Jury verdict reporter databases, which contain only those verdicts that an attorney reports to the database publisher, can be searched by name or key words. By searching for an expert’s name, one may discover whether the expert has given opposing opinions in similar cases, appears more often as a defense witness, or has usually testified for the winning side. The attorneys involved in the cases are also listed in the jury verdict database and may provide information about their experience with the expert.
Online jury verdicts can be found at the Los Angeles Daily Journal’s site (http://www.dailyjournal.com), but access is limited to print subscribers only. Another site where jury verdicts may be found is the National Association of State Jury Verdict Publishers (NASJVP, www.juryverdicts.com/). Users may also search an alphabetical listing of experts and click on the expert’s name to be referred to the NASJVP member who has detailed information.
An expert’s name may appear in a reported opinion, and reported opinions can be searched for free. To find cases using a known expert’s name, type in the name alone or add relevant key words. If searching for an expert, type “expert” along with the expertise sought or key words. For free case law searching, try Lexis One (www.lexisone.com) or Findlaw (www.findlaw.com), but to conduct retrospective or nationwide searches it is best to use the major players, Lexis or Westlaw. Expert witness databases also can be found at these two sites.
Reading an expert’s deposition can provide an abundance of information about how the expert may perform. At Depo Connect (www.depoconnect.com/), plaintiffs’ attorneys can access over 73,000 online depositions, briefs, pleadings, seminar papers, verdicts, and settlements. This costs $195 a year and $30 per document. Depo Connect also has a private discussion group for attorneys to share information. Briefs can also be found at Brief Reporter (www.briefreporter.com/), where searching is free, with fees of $10 per document and $35 per month.

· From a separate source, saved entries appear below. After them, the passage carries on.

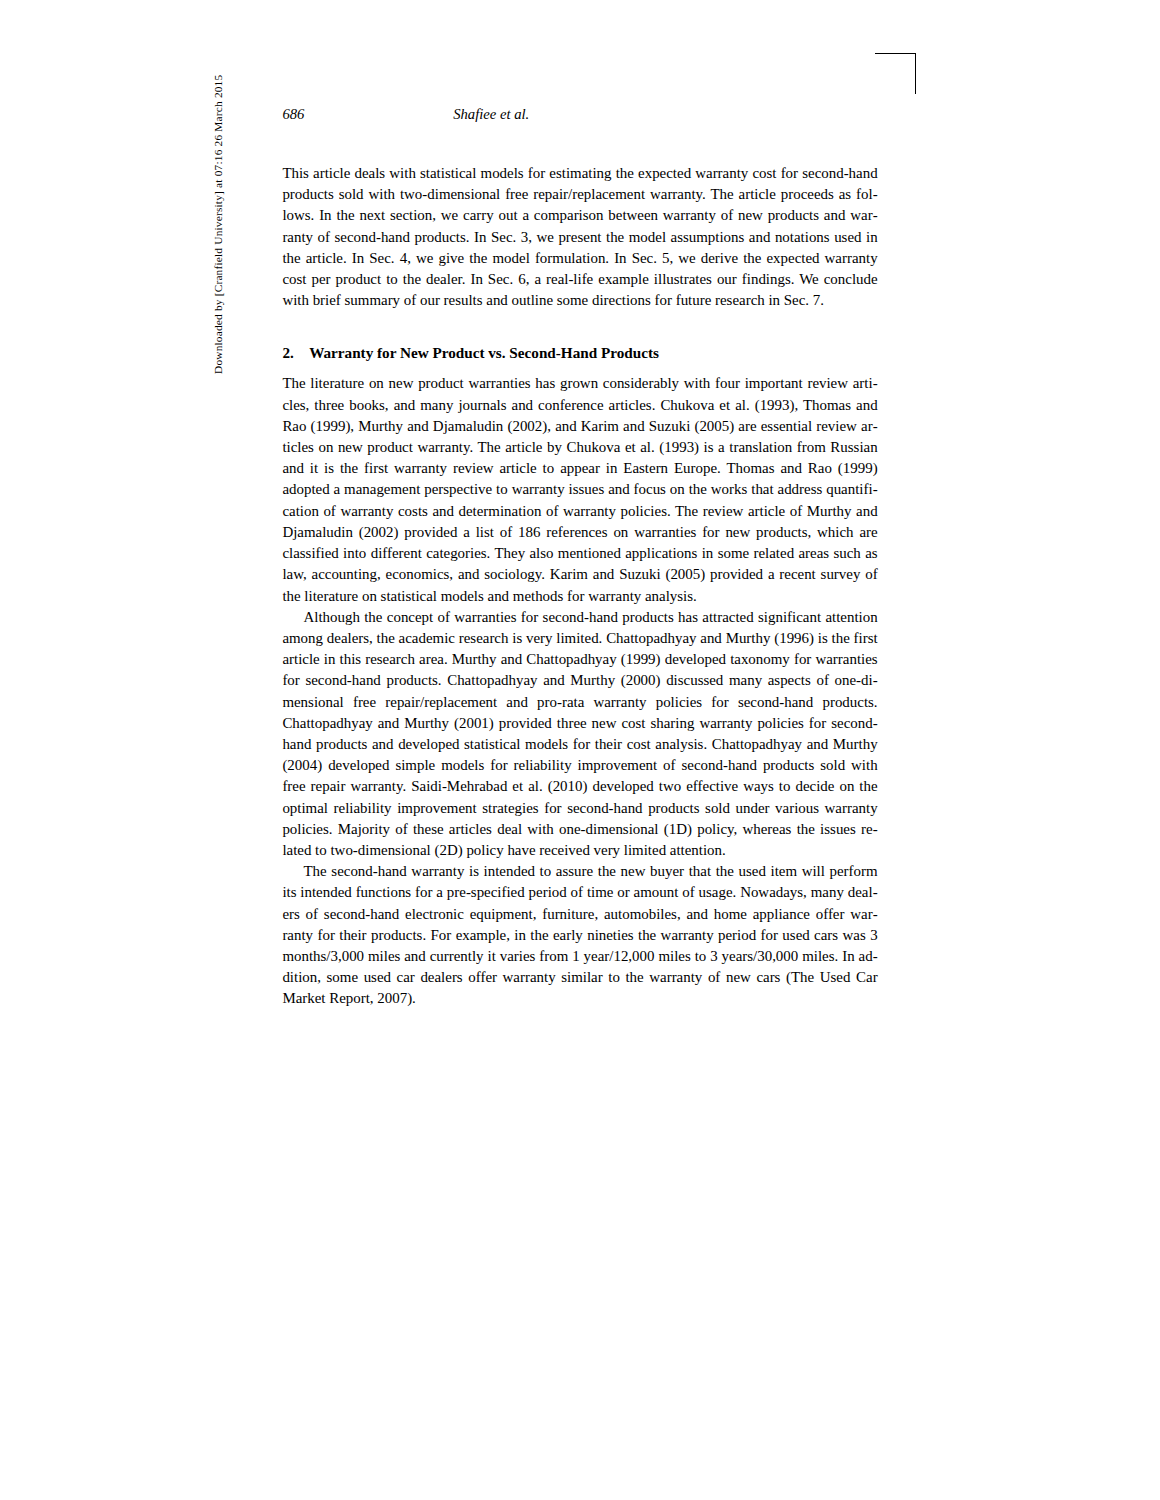Downloaded by [Cranfield University] at 07:16 26 March 2015
686 Shafiee et al.
This article deals with statistical models for estimating the expected warranty cost for second-hand products sold with two-dimensional free repair/replacement warranty. The article proceeds as follows. In the next section, we carry out a comparison between warranty of new products and warranty of second-hand products. In Sec. 3, we present the model assumptions and notations used in the article. In Sec. 4, we give the model formulation. In Sec. 5, we derive the expected warranty cost per product to the dealer. In Sec. 6, a real-life example illustrates our findings. We conclude with brief summary of our results and outline some directions for future research in Sec. 7.
2. Warranty for New Product vs. Second-Hand Products
The literature on new product warranties has grown considerably with four important review articles, three books, and many journals and conference articles. Chukova et al. (1993), Thomas and Rao (1999), Murthy and Djamaludin (2002), and Karim and Suzuki (2005) are essential review articles on new product warranty. The article by Chukova et al. (1993) is a translation from Russian and it is the first warranty review article to appear in Eastern Europe. Thomas and Rao (1999) adopted a management perspective to warranty issues and focus on the works that address quantification of warranty costs and determination of warranty policies. The review article of Murthy and Djamaludin (2002) provided a list of 186 references on warranties for new products, which are classified into different categories. They also mentioned applications in some related areas such as law, accounting, economics, and sociology. Karim and Suzuki (2005) provided a recent survey of the literature on statistical models and methods for warranty analysis.
Although the concept of warranties for second-hand products has attracted significant attention among dealers, the academic research is very limited. Chattopadhyay and Murthy (1996) is the first article in this research area. Murthy and Chattopadhyay (1999) developed taxonomy for warranties for second-hand products. Chattopadhyay and Murthy (2000) discussed many aspects of one-dimensional free repair/replacement and pro-rata warranty policies for second-hand products. Chattopadhyay and Murthy (2001) provided three new cost sharing warranty policies for second-hand products and developed statistical models for their cost analysis. Chattopadhyay and Murthy (2004) developed simple models for reliability improvement of second-hand products sold with free repair warranty. Saidi-Mehrabad et al. (2010) developed two effective ways to decide on the optimal reliability improvement strategies for second-hand products sold under various warranty policies. Majority of these articles deal with one-dimensional (1D) policy, whereas the issues related to two-dimensional (2D) policy have received very limited attention.
The second-hand warranty is intended to assure the new buyer that the used item will perform its intended functions for a pre-specified period of time or amount of usage. Nowadays, many dealers of second-hand electronic equipment, furniture, automobiles, and home appliance offer warranty for their products. For example, in the early nineties the warranty period for used cars was 3 months/3,000 miles and currently it varies from 1 year/12,000 miles to 3 years/30,000 miles. In addition, some used car dealers offer warranty similar to the warranty of new cars (The Used Car Market Report, 2007).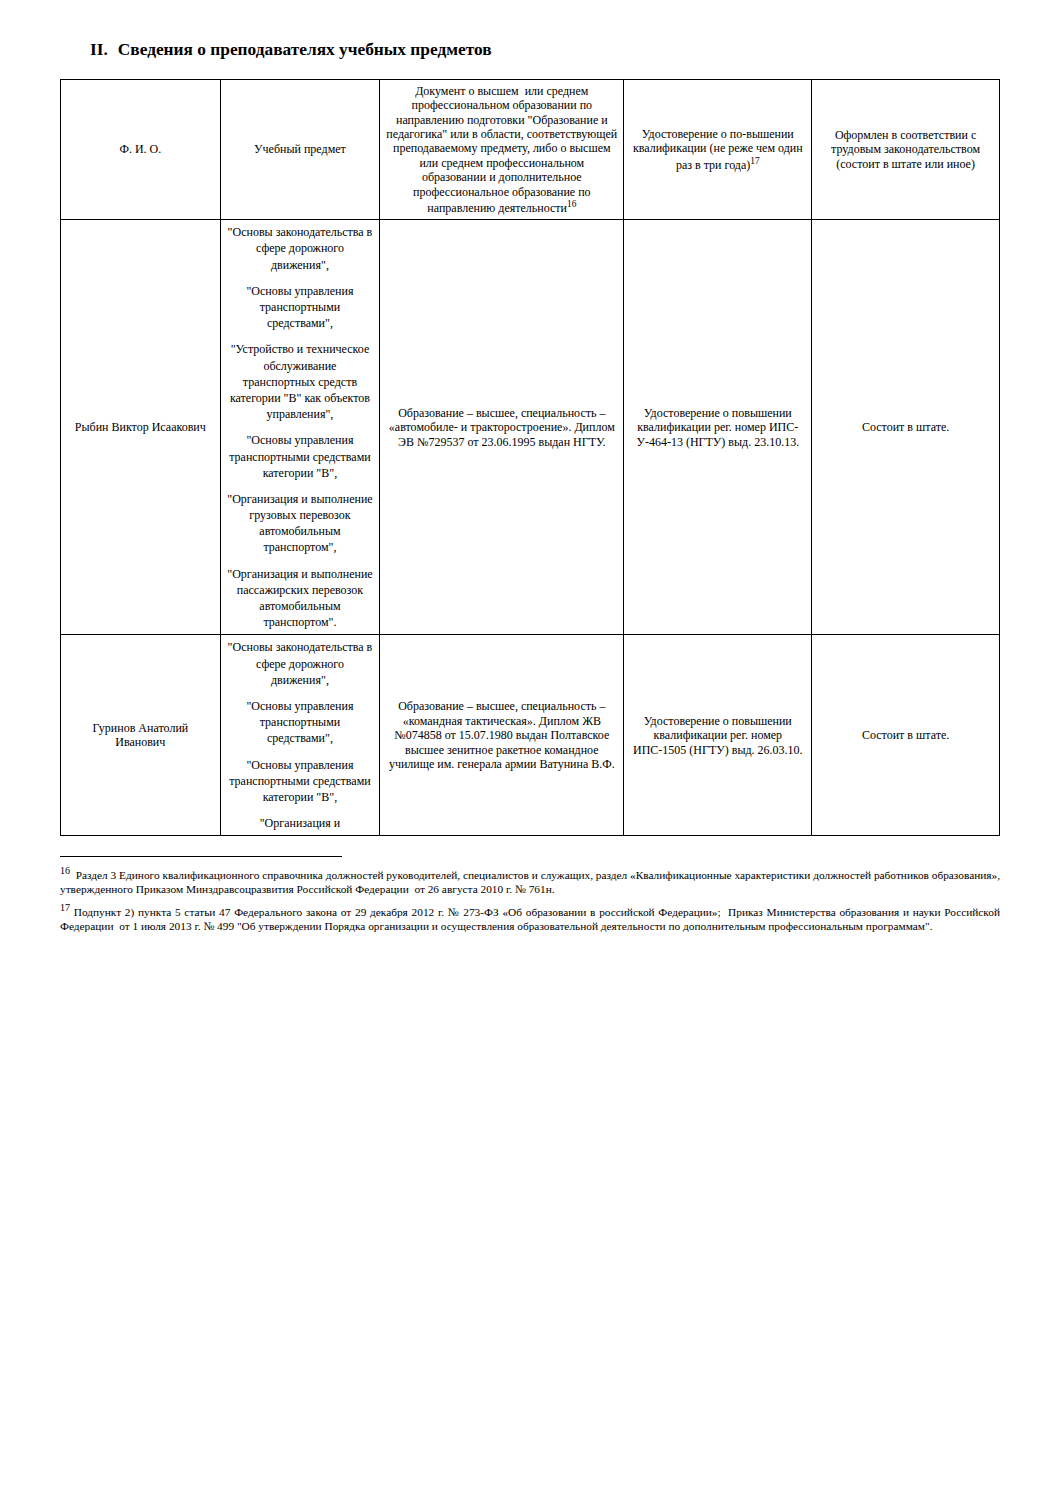II. Сведения о преподавателях учебных предметов
| Ф. И. О. | Учебный предмет | Документ о высшем или среднем профессиональном образовании по направлению подготовки "Образование и педагогика" или в области, соответствующей преподаваемому предмету, либо о высшем или среднем профессиональном образовании и дополнительное профессиональное образование по направлению деятельности 16 | Удостоверение о по-вышении квалификации (не реже чем один раз в три года) 17 | Оформлен в соответствии с трудовым законодательством (состоит в штате или иное) |
| --- | --- | --- | --- | --- |
| Рыбин Виктор Исаакович | "Основы законодательства в сфере дорожного движения", "Основы управления транспортными средствами", "Устройство и техническое обслуживание транспортных средств категории "В" как объектов управления", "Основы управления транспортными средствами категории "В", "Организация и выполнение грузовых перевозок автомобильным транспортом", "Организация и выполнение пассажирских перевозок автомобильным транспортом". | Образование – высшее, специальность – «автомобиле- и тракторостроение». Диплом ЭВ №729537 от 23.06.1995 выдан НГТУ. | Удостоверение о повышении квалификации рег. номер ИПС-У-464-13 (НГТУ) выд. 23.10.13. | Состоит в штате. |
| Гуринов Анатолий Иванович | "Основы законодательства в сфере дорожного движения", "Основы управления транспортными средствами", "Основы управления транспортными средствами категории "В", "Организация и | Образование – высшее, специальность – «командная тактическая». Диплом ЖВ №074858 от 15.07.1980 выдан Полтавское высшее зенитное ракетное командное училище им. генерала армии Ватунина В.Ф. | Удостоверение о повышении квалификации рег. номер ИПС-1505 (НГТУ) выд. 26.03.10. | Состоит в штате. |
16 Раздел 3 Единого квалификационного справочника должностей руководителей, специалистов и служащих, раздел «Квалификационные характеристики должностей работников образования», утвержденного Приказом Минздравсоцразвития Российской Федерации от 26 августа 2010 г. № 761н.
17 Подпункт 2) пункта 5 статьи 47 Федерального закона от 29 декабря 2012 г. № 273-ФЗ «Об образовании в российской Федерации»; Приказ Министерства образования и науки Российской Федерации от 1 июля 2013 г. № 499 "Об утверждении Порядка организации и осуществления образовательной деятельности по дополнительным профессиональным программам".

In the end it is critical to meet face-to-face with expert trial witnesses not only to prepare them for trial but also to assess how a jury may react upon observing their demeanor and body language. As much as we hate to admit it, people (including jurors) often judge others by their demeanor, their body language, and their physical attributes. To hear the expert’s voice or to watch the expert in action even before the initial contact, visit the expert’s site and look for a photo, streaming audio, or video. Juris Pro (www.jurispro.com) is a free expert database that provides this as well.